ANAHEIM, Calif. -- A team looking to set the tone early could not have done much better than the Los Angeles Angels on Wednesday night.
Powered by five extra-base hits, they scored five runs in the first inning, and left-hander Tyler Skaggs started putting up zeros on the mound.
And when it was over, the Angels had romped their way to a 9-1 victory over the Houston Astros to remain two games back of Minnesota for the second AL wild card with 14 to play.
"When we got pitches to hit tonight, we did not miss them," manager Mike Scioscia said.
The Angels made it a tough night for spot starter Mike Fiers (8-10). He allowed eight runs and 10 hits in 3 2/3 innings.
"He just couldn't get into the game," Houston manager A.J. Hinch said. "Five extra-base hits in the first inning is a tough tone to set.
"We really didn't come back and it made for a long night."
Houston's magic number to clinch the AL West title remained at five.
Skaggs (2-5) missed 85 games this season with an oblique injury. In his first seven games back, he was 0-4 with a 5.61 ERA.
But on Wednesday he was in complete control. He held the Astros to three hits in his seven innings, walking one and striking out five. It was his first victory since April 22.
"I hope Tyler can bottle that," Scioscia said. "That's a tough lineup. You couldn't pitch much better than he did tonight against those guys."
The Angels finished with 13 hits, eight for extra bases. They had six doubles by six players, a two-run homer from Luis Valbuena to cap the five-run first and a solo homer from Justin Upton off Tyler Clippard in the sixth.
It marked the 250th career homer for Upton, who is in his 11th major league season.

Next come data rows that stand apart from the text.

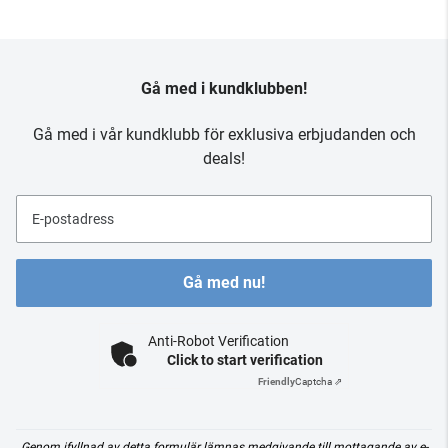
Gå med i kundklubben!
Gå med i vår kundklubb för exklusiva erbjudanden och
deals!
E-postadress
Gå med nu!
Anti-Robot Verification
Click to start verification
Friendly
Captcha ⇗
Genom ifyllnad av detta formulär lämnas medgivande till mottagande av e-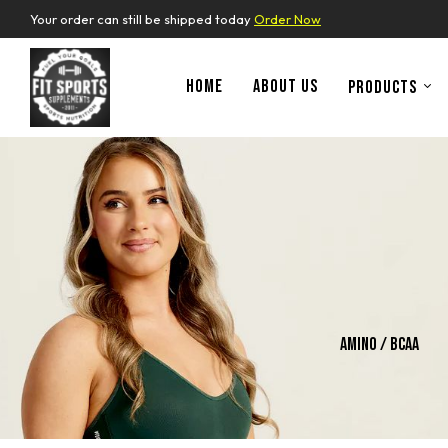
Your order can still be shipped today
Order Now
HOME
ABOUT US
PRODUCTS
ins
Whey Protein
Amino / Bcaa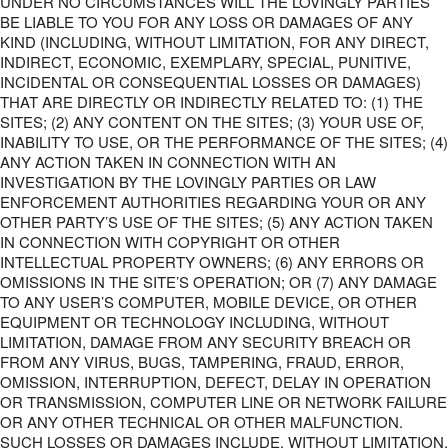
UNDER NO CIRCUMSTANCES WILL THE LOVINGLY PARTIES
BE LIABLE TO YOU FOR ANY LOSS OR DAMAGES OF ANY
KIND (INCLUDING, WITHOUT LIMITATION, FOR ANY DIRECT,
INDIRECT, ECONOMIC, EXEMPLARY, SPECIAL, PUNITIVE,
INCIDENTAL OR CONSEQUENTIAL LOSSES OR DAMAGES)
THAT ARE DIRECTLY OR INDIRECTLY RELATED TO: (1) THE
SITES; (2) ANY CONTENT ON THE SITES; (3) YOUR USE OF,
INABILITY TO USE, OR THE PERFORMANCE OF THE SITES; (4)
ANY ACTION TAKEN IN CONNECTION WITH AN
INVESTIGATION BY THE LOVINGLY PARTIES OR LAW
ENFORCEMENT AUTHORITIES REGARDING YOUR OR ANY
OTHER PARTY’S USE OF THE SITES; (5) ANY ACTION TAKEN
IN CONNECTION WITH COPYRIGHT OR OTHER
INTELLECTUAL PROPERTY OWNERS; (6) ANY ERRORS OR
OMISSIONS IN THE SITE’S OPERATION; OR (7) ANY DAMAGE
TO ANY USER’S COMPUTER, MOBILE DEVICE, OR OTHER
EQUIPMENT OR TECHNOLOGY INCLUDING, WITHOUT
LIMITATION, DAMAGE FROM ANY SECURITY BREACH OR
FROM ANY VIRUS, BUGS, TAMPERING, FRAUD, ERROR,
OMISSION, INTERRUPTION, DEFECT, DELAY IN OPERATION
OR TRANSMISSION, COMPUTER LINE OR NETWORK FAILURE
OR ANY OTHER TECHNICAL OR OTHER MALFUNCTION.
SUCH LOSSES OR DAMAGES INCLUDE, WITHOUT LIMITATION,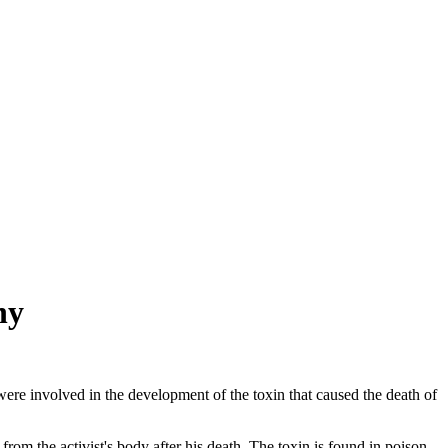
ny
ere involved in the development of the toxin that caused the death of
om the activist's body after his death. The toxin is found in poison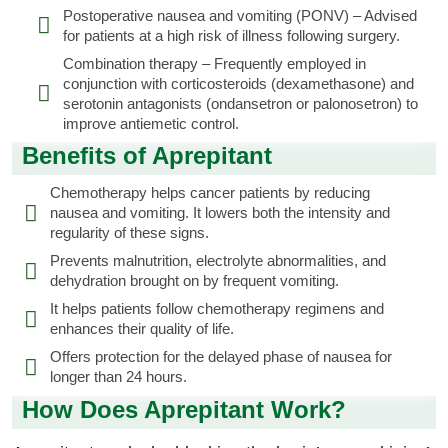
Postoperative nausea and vomiting (PONV) – Advised
for patients at a high risk of illness following surgery.
Combination therapy – Frequently employed in
conjunction with corticosteroids (dexamethasone) and
serotonin antagonists (ondansetron or palonosetron) to
improve antiemetic control.
Benefits of Aprepitant
Chemotherapy helps cancer patients by reducing
nausea and vomiting. It lowers both the intensity and
regularity of these signs.
Prevents malnutrition, electrolyte abnormalities, and
dehydration brought on by frequent vomiting.
It helps patients follow chemotherapy regimens and
enhances their quality of life.
Offers protection for the delayed phase of nausea for
longer than 24 hours.
How Does Aprepitant Work?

It also gave him 100 RBI on the year.
Valbuena's home run was his 20th of the season and the ex-Astro added an exclamation point with a big bat flip that did not go unnoticed by Fiers.

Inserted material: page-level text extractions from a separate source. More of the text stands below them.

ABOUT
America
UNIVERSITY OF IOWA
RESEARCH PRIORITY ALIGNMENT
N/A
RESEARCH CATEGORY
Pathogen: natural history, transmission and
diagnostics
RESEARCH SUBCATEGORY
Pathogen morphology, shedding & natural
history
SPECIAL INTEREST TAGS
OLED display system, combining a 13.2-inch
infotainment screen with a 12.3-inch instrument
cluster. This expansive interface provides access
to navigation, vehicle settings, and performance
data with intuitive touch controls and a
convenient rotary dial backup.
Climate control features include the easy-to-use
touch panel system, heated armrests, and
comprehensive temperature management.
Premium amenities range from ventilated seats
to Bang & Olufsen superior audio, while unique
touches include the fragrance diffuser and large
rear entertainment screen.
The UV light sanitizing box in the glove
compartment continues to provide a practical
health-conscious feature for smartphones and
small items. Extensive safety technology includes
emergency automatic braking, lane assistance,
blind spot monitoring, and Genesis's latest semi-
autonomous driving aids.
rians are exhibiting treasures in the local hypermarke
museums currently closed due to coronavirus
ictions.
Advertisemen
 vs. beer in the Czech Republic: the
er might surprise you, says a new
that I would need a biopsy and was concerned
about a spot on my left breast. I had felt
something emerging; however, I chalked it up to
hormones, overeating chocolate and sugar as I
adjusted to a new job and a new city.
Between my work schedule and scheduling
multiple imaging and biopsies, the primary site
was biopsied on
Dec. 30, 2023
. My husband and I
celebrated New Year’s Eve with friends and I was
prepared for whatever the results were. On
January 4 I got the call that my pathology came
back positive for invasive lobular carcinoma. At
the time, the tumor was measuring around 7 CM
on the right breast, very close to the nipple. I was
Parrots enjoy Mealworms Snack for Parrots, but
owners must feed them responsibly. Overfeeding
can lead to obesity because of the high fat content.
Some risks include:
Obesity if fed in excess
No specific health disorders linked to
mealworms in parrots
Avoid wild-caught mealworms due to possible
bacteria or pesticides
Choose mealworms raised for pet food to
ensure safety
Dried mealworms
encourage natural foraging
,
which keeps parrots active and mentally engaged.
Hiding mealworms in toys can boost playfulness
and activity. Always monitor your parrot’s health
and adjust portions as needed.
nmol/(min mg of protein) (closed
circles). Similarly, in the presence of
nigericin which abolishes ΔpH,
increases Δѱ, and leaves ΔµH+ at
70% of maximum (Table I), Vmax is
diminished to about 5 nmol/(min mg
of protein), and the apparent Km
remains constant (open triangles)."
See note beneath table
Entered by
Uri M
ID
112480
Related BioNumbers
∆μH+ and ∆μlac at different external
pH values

"I took it as disrespect," Fiers said.
The next time Valbuena came up, Fiers unleashed a pitch at least 2 feet over his head that sailed to the backstop. Home plate umpire Cory Blaser immediately warned both benches. Hinch would not comment on the pitch.

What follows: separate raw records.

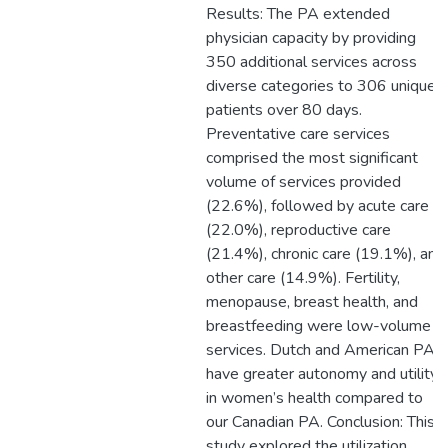
Results: The PA extended
physician capacity by providing
350 additional services across
diverse categories to 306 unique
patients over 80 days.
Preventative care services
comprised the most significant
volume of services provided
(22.6%), followed by acute care
(22.0%), reproductive care
(21.4%), chronic care (19.1%), and
other care (14.9%). Fertility,
menopause, breast health, and
breastfeeding were low-volume
services. Dutch and American PAs
have greater autonomy and utility
in women’s health compared to
our Canadian PA. Conclusion: This
study explored the utilization,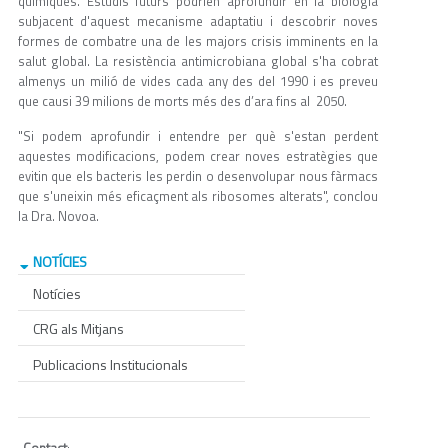
químiques. Estudis futurs podrien aprofundir en la biologia
subjacent d'aquest mecanisme adaptatiu i descobrir noves
formes de combatre una de les majors crisis imminents en la
salut global. La resistència antimicrobiana global s'ha cobrat
almenys un milió de vides cada any des del 1990 i es preveu
que causi 39 milions de morts més des d’ara fins al 2050.
"Si podem aprofundir i entendre per què s'estan perdent
aquestes modificacions, podem crear noves estratègies que
evitin que els bacteris les perdin o desenvolupar nous fàrmacs
que s'uneixin més eficaçment als ribosomes alterats", conclou
la Dra. Novoa.
NOTÍCIES
Notícies
CRG als Mitjans
Publicacions Institucionals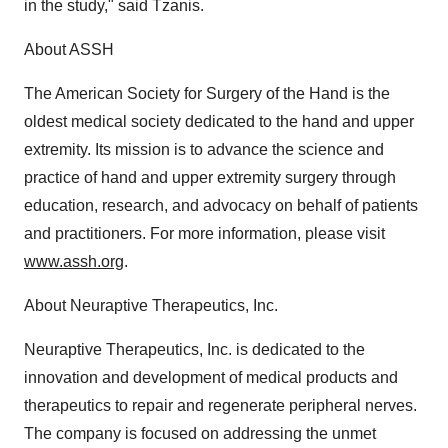
in the study," said Tzanis.
About ASSH
The American Society for Surgery of the Hand is the
oldest medical society dedicated to the hand and upper
extremity. Its mission is to advance the science and
practice of hand and upper extremity surgery through
education, research, and advocacy on behalf of patients
and practitioners. For more information, please visit
www.assh.org
.
About Neuraptive Therapeutics, Inc.
Neuraptive Therapeutics, Inc. is dedicated to the
innovation and development of medical products and
therapeutics to repair and regenerate peripheral nerves.
The company is focused on addressing the unmet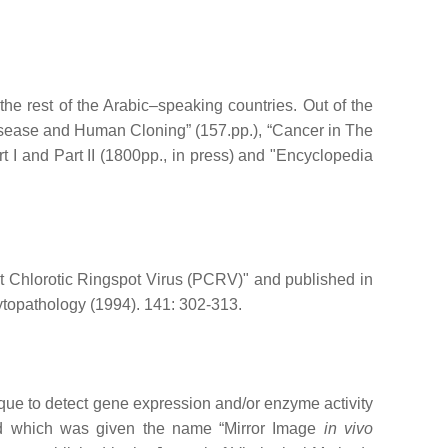
e rest of the Arabic–speaking countries. Out of the
isease and Human Cloning” (157.pp.), “Cancer in The
rt I and Part II (1800pp., in press) and "Encyclopedia
t Chlorotic Ringspot Virus (PCRV)" and published in
ytopathology (1994). 141: 302-313.
que to detect gene expression and/or enzyme activity
nd which was given the name “Mirror Image
in vivo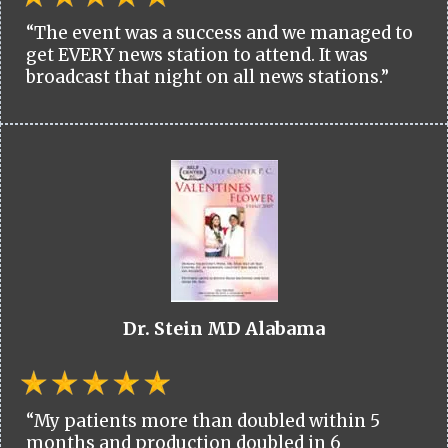
“The event was a success and we managed to
get EVERY news station to attend. It was
broadcast that night on all news stations.”
Dr. Stein MD Alabama
“My patients more than doubled within 5
months and production doubled in 6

"If you think it's deliberate, you can throw him out of the game," Scioscia said. "Obviously he's not that wild."
Said Valbuena: "I enjoyed my home run. If they want to hit me, that's OK. But if I hit another home run, you'll see what happens."
The loss was Houston's fifth in its last six games, making this a tough September stretch.
"We'll be fine," Hinch said. "We had a tough one tonight."
After allowing two singles in the first, one on a bunt, Skaggs cruised the rest of the way. He faced the minimum over his last 19 batters, aided by a double play.
"I thought I mixed it up well tonight," Skaggs said. "It was a strong game to hopefully build off."
Skaggs said the early lead helped his cause, but he focused on being aggressive.
"It was definitely nice, but I still went out there and attacked," he said.
Astros: CF Jake Marisnick left in the third inning after failing to stretch a bloop hit into a double. He injured his right thumb on the slide into second. Hinch indicated Marisnick would fly back to Houston on Thursday ahead of the team. "It doesn't look good," Hinch said.
Angels: 3B Yunel Escobar, out since Aug. 8 with a strained oblique, is still restricted from baseball activities after aggravating the injury during his rehab stint.
Astros: RHP Brad Peacock (10-2, 3.05 ERA) is scheduled to start the series finale Thursday. Peacock is 3-2 with a 4.64 ERA in 10 games (seven starts) against the Angels.
Angels: Struggling RHP Ricky Nolasco (6-13, 5.19) will attempt to get back on track against his favorite opponent. Nolasco is 7-2 with a 3.82 ERA in 12 appearances vs. the Astros, his highest winning percentage (.778) against any major league team.